Auf Stimmen-Zugewinne bei Neuwahlen kann vielleicht die FPÖ spekulieren, die ÖVP aber sicherlich nicht, wenn man aktuellen Umfragen glaubt.
Aber auch für die jetzt fest im Sattel sitzende FPÖ wären Neuwahlen unter Umständen eine ungewisse Wette, wie FPÖ-Urgestein Andreas Mölzer am Montag im PULS 24 Interview sagte.
Aktuell hat die FPÖ eine Mehrheit, die Kanzlerschaft scheint für die Freiheitlichen in Reichweite. Dies zu riskieren, erscheine als riskantes Pokerspiel, denn möglicherweise sind nach mehr als einem Dritteljahr auch die FPÖ-Wähler:innen ermüdet von Wahlkampf, Wahl und Regierungsbildung.
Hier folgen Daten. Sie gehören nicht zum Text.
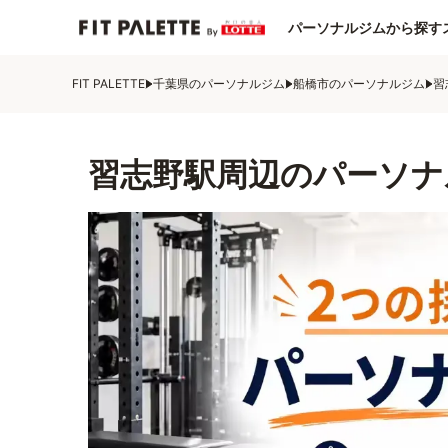
パーソナルジムから探す
FIT PALETTE
千葉県のパーソナルジム
船橋市のパーソナルジム
習
習志野駅周辺のパーソナ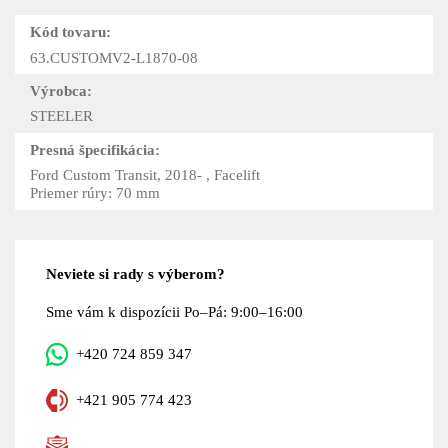
Kód tovaru:
63.CUSTOMV2-L1870-08
Výrobca:
STEELER
Presná špecifikácia:
Ford Custom Transit, 2018- , Facelift
Priemer rúry: 70 mm
Neviete si rady s výberom?
Sme vám k dispozícii Po–Pá: 9:00–16:00
+420 724 859 347
+421 905 774 423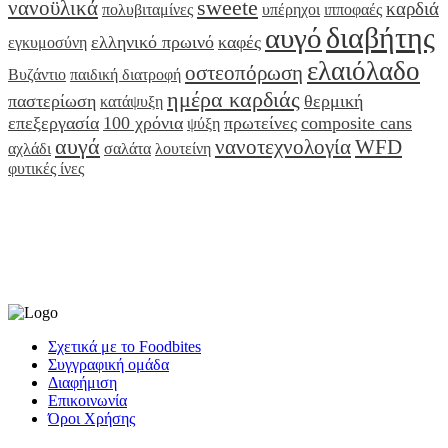
sweete
νανοϋλικά
καρδιά
πολυβιταμίνες
υπέρηχοι
ιπποφαές
διαβήτης
αυγό
ελληνικό πρωινό
καφές
εγκυμοσύνη
ελαιόλαδο
οστεοπόρωση
Βυζάντιο
παιδική διατροφή
ημέρα καρδιάς
παστερίωση
θερμική
κατάψυξη
επεξεργασία
100 χρόνια
πρωτείνες
composite cans
ψύξη
αυγά
νανοτεχνολογία
WFD
αχλάδι
σαλάτα
λουτείνη
φυτικές ίνες
Σχετικά με το Foodbites
Συγγραφική ομάδα
Διαφήμιση
Επικοινωνία
Όροι Χρήσης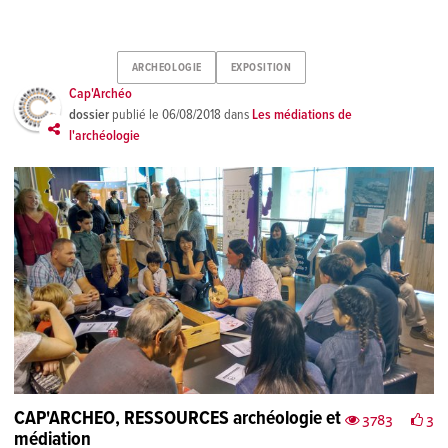
ARCHEOLOGIE
EXPOSITION
Cap'Archéo
dossier
publié le
06/08/2018
dans
Les médiations de
l'archéologie
CAP'ARCHEO, RESSOURCES archéologie et
3783
3
médiation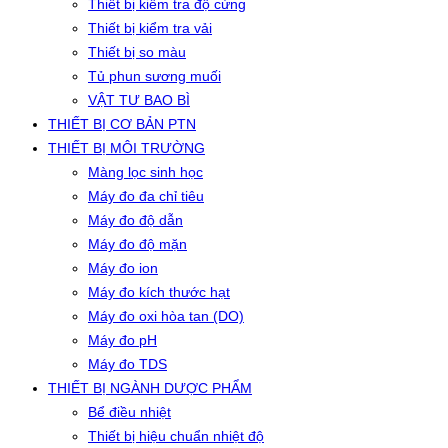
Thiết bị kiểm tra độ cứng
Thiết bị kiểm tra vải
Thiết bị so màu
Tủ phun sương muối
VẬT TƯ BAO BÌ
THIẾT BỊ CƠ BẢN PTN
THIẾT BỊ MÔI TRƯỜNG
Màng lọc sinh học
Máy đo đa chỉ tiêu
Máy đo độ dẫn
Máy đo độ mặn
Máy đo ion
Máy đo kích thước hạt
Máy đo oxi hòa tan (DO)
Máy đo pH
Máy đo TDS
THIẾT BỊ NGÀNH DƯỢC PHẨM
Bể điều nhiệt
Thiết bị hiệu chuẩn nhiệt độ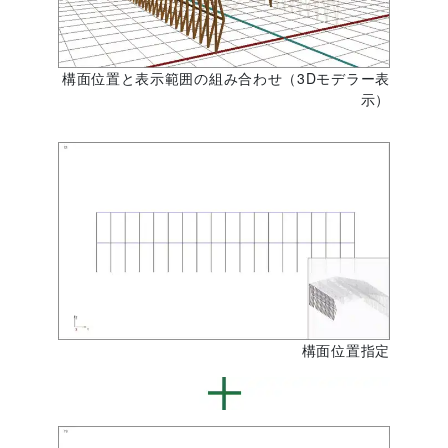
構面位置と表示範囲の組み合わせ（3Dモデラー表
示）
構面位置指定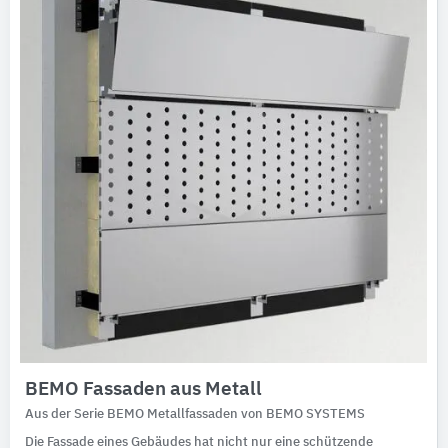
BEMO Fassaden aus Metall
Aus der Serie BEMO Metallfassaden von BEMO SYSTEMS
Die Fassade eines Gebäudes hat nicht nur eine schützende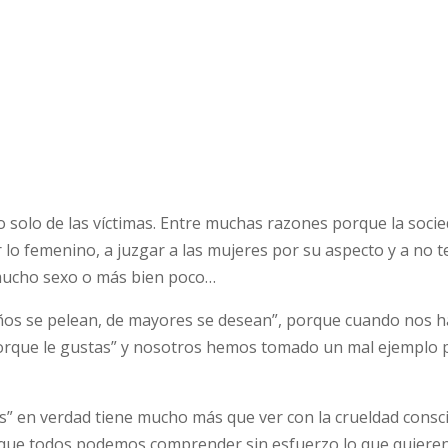
o solo de las víctimas. Entre muchas razones porque la soci
lo femenino, a juzgar a las mujeres por su aspecto y a no t
 mucho sexo o más bien poco…
ños se pelean, de mayores se desean”, porque cuando nos 
porque le gustas” y nosotros hemos tomado un mal ejemplo 
es” en verdad tiene mucho más que ver con la crueldad consc
s que todos podemos comprender sin esfuerzo lo que quieren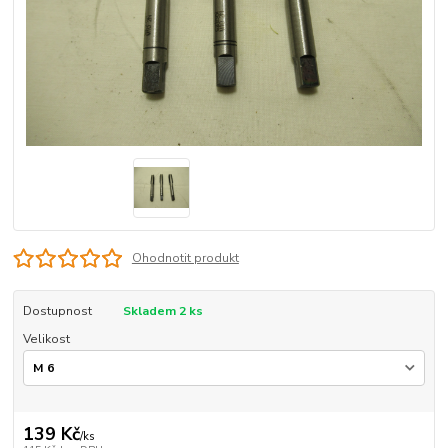
Ohodnotit produkt
Dostupnost
Skladem 2 ks
Velikost
139 Kč
/
ks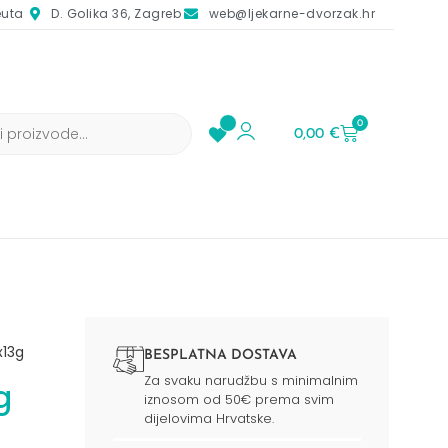
euta
D. Golika 36, Zagreb
web@ljekarne-dvorzak.hr
0
0,00
€
x13g
BESPLATNA DOSTAVA
Za svaku narudžbu s minimalnim
g
iznosom od 50€ prema svim
dijelovima Hrvatske.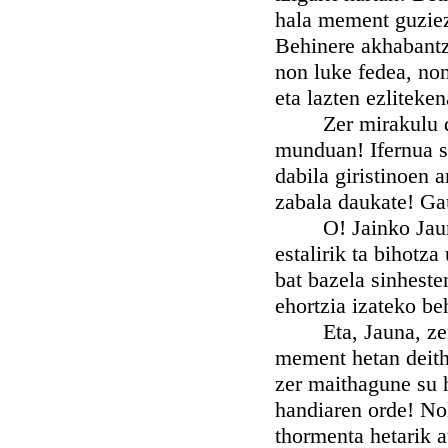
hala mement guziez 
Behinere akhabantza
non luke fedea, no
eta lazten ezliteke
Zer mirakulu da b
munduan! Ifernua si
dabila giristinoen 
zabala daukate! Ga
O! Jainko Jauna! 
estalirik ta bihotza
bat bazela sinheste
ehortzia izateko be
Eta, Jauna, zer i
mement hetan deithu
zer maithagune su 
handiaren orde! No
thormenta hetarik a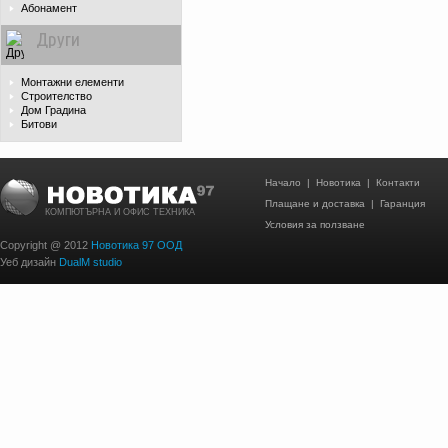
Абонамент
Други
Монтажни елементи
Строителство
Дом Градина
Битови
Начало
|
Новотика
|
Контакти
Плащане и доставка
|
Гаранция
КОМПЮТЪРНА И ОФИС ТЕХНИКА
Условия за ползване
Copyright @ 2012
Новотика 97 ООД
Уеб дизайн
DualM studio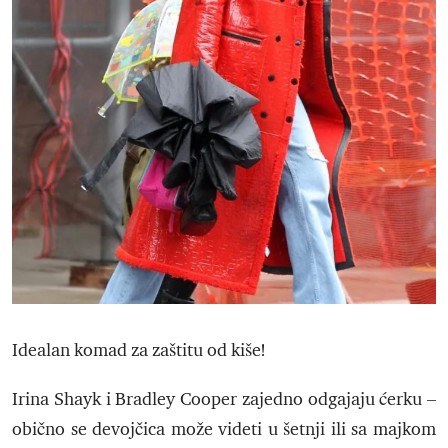
Idealan komad za zaštitu od kiše!
Irina Shayk i Bradley Cooper zajedno odgajaju ćerku –
obično se devojčica može videti u šetnji ili sa majkom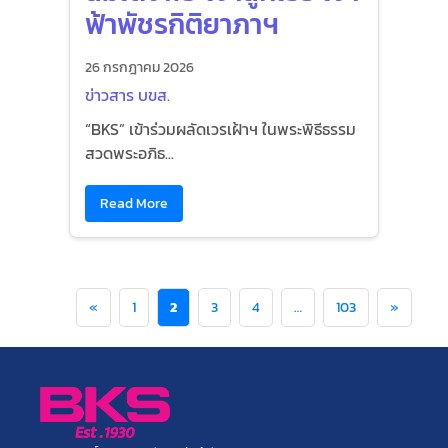
ฟ้าพัชรกิติยาภาฯ
26 กรกฎาคม 2026
ข่าวสาร บขส.
“BKS” เข้าร่วมผลัดเวรเฝ้าฯ ในพระพิธีธรรม
สวดพระอภิธ...
Read More
«
1
2
3
4
…
103
»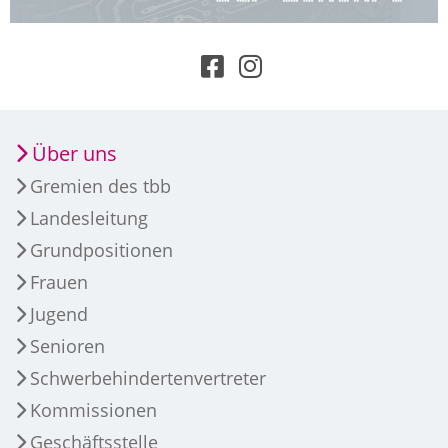
Über uns
Gremien des tbb
Landesleitung
Grundpositionen
Frauen
Jugend
Senioren
Schwerbehindertenvertreter
Kommissionen
Geschäftsstelle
Mölzer: Neuwahlen für FPÖ und ÖVP nicht gescheit
Die ÖVP wiederum würde - ohne Personalwechsel an der Spitze - bei Neuwahlen klar riskieren, stimmenmäßig hinter die SPÖ zurückzufallen und damit als Koalitionspartner irrelevanter zu werden.
Viel Empörung über angeblich nicht kompromissbereite Verhandlungspartner darf nicht zuletzt auch als Verhandlungspoker gesehen werden. FPÖ-Chef Herbert Kickl gab sich am Dienstagvormittag jedenfalls weiterhin optimistisch, dass eine Regierung mit der ÖVP zustande kommt.
Zusammenfassung
- Die Gerüchteküche brodelt, es wird kolportiert und jeder hat es eh schon immer gewusst.
- Die Koalitionsgespräche zwischen FPÖ und ÖVP sollen noch am heutigen Dienstag platzen, twittert zuletzt der Ex-"Profil"-Chefredakteur.
- Was spricht dafür und was dagegen?